Photo Credit: Pete Biro
by Bill Lovell
Races may be won on the track, but championships are won in the shop. If any driver's career was proof of that adage, it was Peter Gregg's. Gregg was a perfectionist who insisted on having the best equipment available and the highest level of preparation possible, no matter the cost in hours or dollars. "He set the standard," says longtime friend and co-driver Hurley Haywood. His nickname was Peter Perfect. He elevated the sport to the standards it enjoys today.
"He was so well prepared on every front - everything was a package for him. When I raced with him I always knew we had the best prepared car and a good chance of winning." The winning began soon after he purchased Brumos Motor Cars in 1965 following the death of founder Hubert Brundage. The former naval officer first won SCCA amateur championships, then found his niche in the new International Motor Sports Association. In the 1970s, Gregg won 41 races (second only to Hall of Famer Al Holbert on IMSA's all-time victory list," two IMSA GTU titles, four GTO championships and four Rolex 24 Hours of Daytona victories, all while building Brumos into the premier Porsche dealership in the nation. He also won two SCCA Trans-Am tiles, in 1973 and '74. But perfection, and the success it brought, came at a cost. To many of his competitors, Gregg was a hard man to like. Well-respected he most certainly was. Well-liked he was not.
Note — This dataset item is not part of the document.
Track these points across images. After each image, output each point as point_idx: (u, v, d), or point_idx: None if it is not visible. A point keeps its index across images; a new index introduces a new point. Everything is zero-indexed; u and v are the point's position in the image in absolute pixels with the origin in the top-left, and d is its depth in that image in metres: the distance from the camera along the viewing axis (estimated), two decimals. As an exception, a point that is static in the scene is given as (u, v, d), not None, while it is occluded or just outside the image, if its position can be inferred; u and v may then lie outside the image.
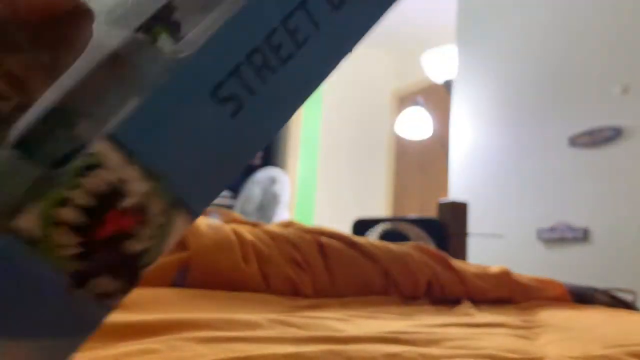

Part of that came from the fact that he won so much. A driver can get outrun, and tip his hat to the driver who did it, but a constant diet of fighting for second place gets old. Then too, it is one thing to be outrun, another thing to be out-prepared. The latter is a tough thing for any driver or team manager to admit. But mainly, Peter Gregg was a hard man to like because, though no fault of his own, he often had a hard time liking himself.
"I was always his friend, but there were a lot of bumps along the way," Haywood says. "Not many people know this, but Peter was a manic-depressive, and had huge mood swings. Sometimes you just had to walk away, and five minutes later he'd be completely different. To be his friend, you put up with that.
"Peter was a loving husband, a good father. There were just a lot of things going on in his life that were hard to deal with." The last was an eye injury that left him unable to race, at least not in a way that matched his own lofty standards. In 1980, after dominating IMSA racing throughout its first decade, he took his own life. In retrospect, though, the amazing thing about Peter Gregg was that he was able to keep his concentration and focus, to win all those races and all those championships, in spite of his manic-depression. That, more than all the trophies, may in fact be his greatest legacy.